Giving robots a brain and a constitution
In a series of videos showing the potential of the research, the robots can be seen picking up soda cans, opening and closing drawers and even cleaning a surface.
Previously, each of the parts of those tasks would have required lines of code and specific training. The new research allows the bots to learn by watching, examining the environment and working out the task themselves in real-time.
There is also a new robot constitution that sets out safety rules for both the bots and the underlying large language model decision-making system. Based on Isaac Asimov's famous three laws of robotics, they essentially say do no harm to humans.
AutoRT gives vision to robots
The first of the new technologies is AutoRT, a technique that teaches multiple robots at once to perform different tasks in a range of environments at the same time.
They use a visual language model to study the environment and objects and feed that data into a large language model.

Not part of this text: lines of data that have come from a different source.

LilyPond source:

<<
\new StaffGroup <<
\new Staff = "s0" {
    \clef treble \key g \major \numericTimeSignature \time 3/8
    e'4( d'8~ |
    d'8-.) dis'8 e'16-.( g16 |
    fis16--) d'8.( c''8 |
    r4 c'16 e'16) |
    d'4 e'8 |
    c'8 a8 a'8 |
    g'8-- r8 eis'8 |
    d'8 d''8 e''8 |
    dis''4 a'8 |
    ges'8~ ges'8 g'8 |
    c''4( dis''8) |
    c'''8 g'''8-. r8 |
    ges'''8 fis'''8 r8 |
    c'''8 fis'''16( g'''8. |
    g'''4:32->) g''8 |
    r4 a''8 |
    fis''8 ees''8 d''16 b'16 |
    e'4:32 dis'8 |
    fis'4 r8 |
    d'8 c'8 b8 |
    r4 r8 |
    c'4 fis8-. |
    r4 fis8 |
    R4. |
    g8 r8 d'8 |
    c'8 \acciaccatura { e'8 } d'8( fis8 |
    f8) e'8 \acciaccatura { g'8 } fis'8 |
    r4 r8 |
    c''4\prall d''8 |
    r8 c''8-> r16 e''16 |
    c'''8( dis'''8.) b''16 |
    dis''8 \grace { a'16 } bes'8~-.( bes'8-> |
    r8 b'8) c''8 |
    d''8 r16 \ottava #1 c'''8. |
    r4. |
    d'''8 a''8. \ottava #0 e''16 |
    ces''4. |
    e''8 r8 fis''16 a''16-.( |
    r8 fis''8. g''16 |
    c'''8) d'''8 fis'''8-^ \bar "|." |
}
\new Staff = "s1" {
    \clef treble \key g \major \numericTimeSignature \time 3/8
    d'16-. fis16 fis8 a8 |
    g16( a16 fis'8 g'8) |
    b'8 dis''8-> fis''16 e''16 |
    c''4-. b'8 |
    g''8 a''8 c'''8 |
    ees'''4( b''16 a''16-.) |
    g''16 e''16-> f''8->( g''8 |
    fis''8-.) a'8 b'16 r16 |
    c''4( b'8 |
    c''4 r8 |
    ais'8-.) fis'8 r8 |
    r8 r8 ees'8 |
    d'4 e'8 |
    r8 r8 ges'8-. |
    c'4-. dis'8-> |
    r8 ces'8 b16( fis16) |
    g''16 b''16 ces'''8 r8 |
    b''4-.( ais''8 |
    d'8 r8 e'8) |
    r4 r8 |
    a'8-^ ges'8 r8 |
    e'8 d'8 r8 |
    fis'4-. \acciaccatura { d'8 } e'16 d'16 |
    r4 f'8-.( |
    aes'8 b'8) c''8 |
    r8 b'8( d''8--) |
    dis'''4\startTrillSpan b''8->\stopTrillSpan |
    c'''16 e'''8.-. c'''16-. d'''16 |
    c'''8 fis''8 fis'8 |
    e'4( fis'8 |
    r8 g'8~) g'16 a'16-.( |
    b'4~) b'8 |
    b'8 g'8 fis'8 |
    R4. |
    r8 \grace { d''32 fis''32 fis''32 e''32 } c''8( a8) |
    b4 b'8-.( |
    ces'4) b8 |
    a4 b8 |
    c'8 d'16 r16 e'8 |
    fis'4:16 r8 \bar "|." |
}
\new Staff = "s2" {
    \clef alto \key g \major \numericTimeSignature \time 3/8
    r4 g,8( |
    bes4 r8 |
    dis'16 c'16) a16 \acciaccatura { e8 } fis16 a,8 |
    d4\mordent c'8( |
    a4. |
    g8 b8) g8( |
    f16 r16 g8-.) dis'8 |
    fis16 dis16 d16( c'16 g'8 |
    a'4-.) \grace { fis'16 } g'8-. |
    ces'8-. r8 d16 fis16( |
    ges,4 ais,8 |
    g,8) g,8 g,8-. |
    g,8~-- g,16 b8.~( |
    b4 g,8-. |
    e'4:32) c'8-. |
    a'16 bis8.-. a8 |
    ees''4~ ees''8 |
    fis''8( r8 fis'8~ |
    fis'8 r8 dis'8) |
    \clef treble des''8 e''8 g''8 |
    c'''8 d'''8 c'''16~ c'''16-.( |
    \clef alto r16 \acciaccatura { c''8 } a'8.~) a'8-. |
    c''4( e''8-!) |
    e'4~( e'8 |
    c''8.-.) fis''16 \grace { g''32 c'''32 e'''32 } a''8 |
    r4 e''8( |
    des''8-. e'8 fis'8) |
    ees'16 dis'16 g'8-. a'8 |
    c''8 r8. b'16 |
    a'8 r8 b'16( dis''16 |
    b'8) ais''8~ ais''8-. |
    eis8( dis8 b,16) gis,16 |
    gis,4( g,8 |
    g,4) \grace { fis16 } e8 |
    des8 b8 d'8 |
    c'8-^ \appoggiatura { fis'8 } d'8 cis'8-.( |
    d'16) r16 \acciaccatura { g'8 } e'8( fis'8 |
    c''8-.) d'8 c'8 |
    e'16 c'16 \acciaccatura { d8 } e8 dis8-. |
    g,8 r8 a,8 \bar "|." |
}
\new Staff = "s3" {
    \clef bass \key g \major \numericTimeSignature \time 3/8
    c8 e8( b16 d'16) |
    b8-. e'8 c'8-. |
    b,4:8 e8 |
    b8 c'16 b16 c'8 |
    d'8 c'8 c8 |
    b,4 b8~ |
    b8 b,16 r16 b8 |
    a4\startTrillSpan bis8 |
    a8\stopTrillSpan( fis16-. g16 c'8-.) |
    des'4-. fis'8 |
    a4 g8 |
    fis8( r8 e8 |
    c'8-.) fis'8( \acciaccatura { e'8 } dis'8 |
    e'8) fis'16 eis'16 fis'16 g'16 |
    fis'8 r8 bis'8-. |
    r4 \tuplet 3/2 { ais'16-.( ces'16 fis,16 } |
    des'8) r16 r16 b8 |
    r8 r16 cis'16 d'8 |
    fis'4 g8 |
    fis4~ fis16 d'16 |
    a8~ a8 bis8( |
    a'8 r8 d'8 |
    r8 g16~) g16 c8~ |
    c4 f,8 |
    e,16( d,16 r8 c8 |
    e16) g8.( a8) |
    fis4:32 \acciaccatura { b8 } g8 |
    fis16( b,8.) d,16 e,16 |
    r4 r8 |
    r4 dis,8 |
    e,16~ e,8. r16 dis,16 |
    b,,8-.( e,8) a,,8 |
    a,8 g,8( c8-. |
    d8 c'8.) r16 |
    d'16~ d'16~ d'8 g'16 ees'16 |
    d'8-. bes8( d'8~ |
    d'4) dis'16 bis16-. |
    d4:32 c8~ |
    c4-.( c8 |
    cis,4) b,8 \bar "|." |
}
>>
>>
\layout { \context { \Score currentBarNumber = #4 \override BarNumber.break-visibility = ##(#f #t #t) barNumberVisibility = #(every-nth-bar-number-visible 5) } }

This model acts as the decision maker for the bot and tells it which task it should perform next and how to perform that task.
This system was tested over seven months and used to train 20 robots. In total they performed 6,650 individual tasks during the training period to fine-tune the data collection and processing.
SARA lets the robots make changes themselves
Self-Adaptive Robust Attention for Robotics Transformers (or SARA-RT for short) is a new system that is scalable and lets the robots make improvements to their instructions based on real-world feedback. It is a way of fine-tuning the model to work as efficiently as possible.
The robot can take in spatial data from its cameras, and information from other sensors and use that to pick the best path to completion for any given task.
The final technique provides visual contour data for robots that can add descriptions to the training data. It can use this additional data to generalize more effectively and improve its understanding of the task it has to perform.
This is just an early research project from DeepMind, working on the underlying technology rather than deploying it to live products. So don’t expect an android to make you a coffee anytime soon.